In The Lives of Others, a true believer who has devoted his life to ferreting out "dangerous" characters is thrown into a quandary when he investigates a man who poses no threat. It's 1984, and Capt. Gerd Wiesler is an agent of the Stasi, the East German Secret Police. Weisler carefully and dispassionately investigates people who might be deemed some sort of threat to the state. Shortly after Weisler's former classmate, Lt. Col. Grubitz, invites him to a theatrical piece by celebrated East German playwright Georg Dreyman, Minister Bruno Hempf informs Weisler that he suspects Dreyman of political dissidence, and wonders if this renowned patriot is all that he seems to be. As it turns out, Hempf has something of an ulterior motive for trying to pin something on Dreyman: a deep-seated infatuation with Christa-Maria Sieland, Dreyman's girlfriend. Nevertheless, Grubitz, who is anxious to further his career, appoints Weisler to spy on the gentleman with his help. Weisler plants listening devices in Dreyman's apartment and begins shadowing the writer. As Weisler monitors Dreyman's daily life, however (from a secret surveillance station in the gentleman's attic), he discovers the writer is one of the few East Germans who genuinely believes in his leaders. This changes over time, however, as Dreyman discovers that Christa-Maria is being blackmailed into a sexual relationship with Hempf, and one of Dreyman's friends, stage director Albert Jerska, is driven to suicide after himself being blackballed by the government. Dreyman's loyalty thus shifts away from the East German government, and he anonymously posts an anti-establishment piece in a major newspaper which rouses the fury of government officials. Meanwhile, Weisler becomes deeply emotionally drawn into the lives of Dreyman and Sieland, and becomes something of an anti-establishment figure himself, embracing freedom of thought and expression. One of the most powerful scenes is watching Weisler listening to Dreyman playing a moving piano piece after hearing about his friend’s suicide. The film raises the interesting question as to whether art can change people. 

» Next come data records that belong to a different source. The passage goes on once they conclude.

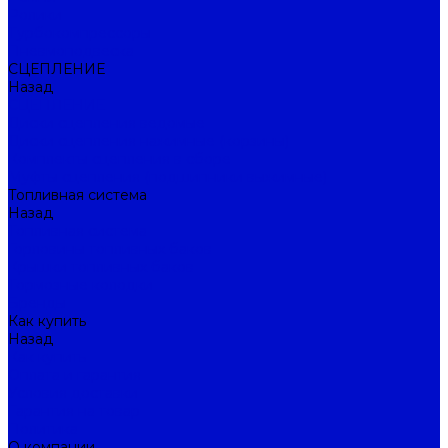
Ролики
Турбокомпрессоры
Пневмоподвеска
СЦЕПЛЕНИЕ
Назад
СЦЕПЛЕНИЕ
Диски сцепления ведомые
Диски сцепления нажимные (корзины)
Комплекты сцепления в сборе
Муфты сцепления (подшипники выжимные)
Топливная система
Назад
Топливная система
Горловины топливных баков
Крышки топливных баков
Тормозные колодки
Бренды
Как купить
Назад
Как купить
Оплата и гарантия
Условия доставки
Гарантия на товар
Политика
О компании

 Recommended films we will not have time to show clips:

 Winner of the Best Director prize at the 2013 Berlin Film Festival, Barbara is a simmering, impeccably crafted Cold War thriller, starring the gifted Nina Hoss as a Berlin doctor banished to a rural East German hospital as punishment for applying for an exit visa. As her lover from the West carefully plots her escape, Barbara waits patiently and avoids friendships with her colleagues-except for Andre, the hospital's head physician, who is warmly attentive to her. But even as she finds herself falling for him, Barbara still cannot be sure that Andre is not a spy. As her defensive wall slowly starts to crumble, she is eventually forced to make a profound decision about her future. A film of glancing moments and dangerous secrets, Barbara paints a haunting picture of a woman being slowly crushed between the irreconcilable needs of desire and survival. Germany's official Oscar submission for Best Foreign Language Film.


October 1989 was a bad time to fall into a coma if you lived in East Germany - and this is precisely what happens to Alex's mother, an activist for social progress and the improvement of everyday life in socialist East Germany. Alex has a big problem on his hands when she suddenly awakens eight months later. Her heart is so weak that any shock might kill her. And what could be more shocking than the fall of the Berlin Wall and the triumph of capitalism in her beloved country? To save his mother, Alex transforms the family apartment into an island of the past, a kind of socialist museum where his mother is lovingly duped into believing that nothing has changed. What begins as a little white lie gets more and more out of hand as Alex's mother, who feels better every day, wants to watch TV and even leaves her bed one day…
In a wonderful, touching and comic manner, Good Bye, Lenin! tells the story of how a loving son tries to move mountains and create miracles to restore his mother to health - and keep her in the belief that Lenin really did win after all!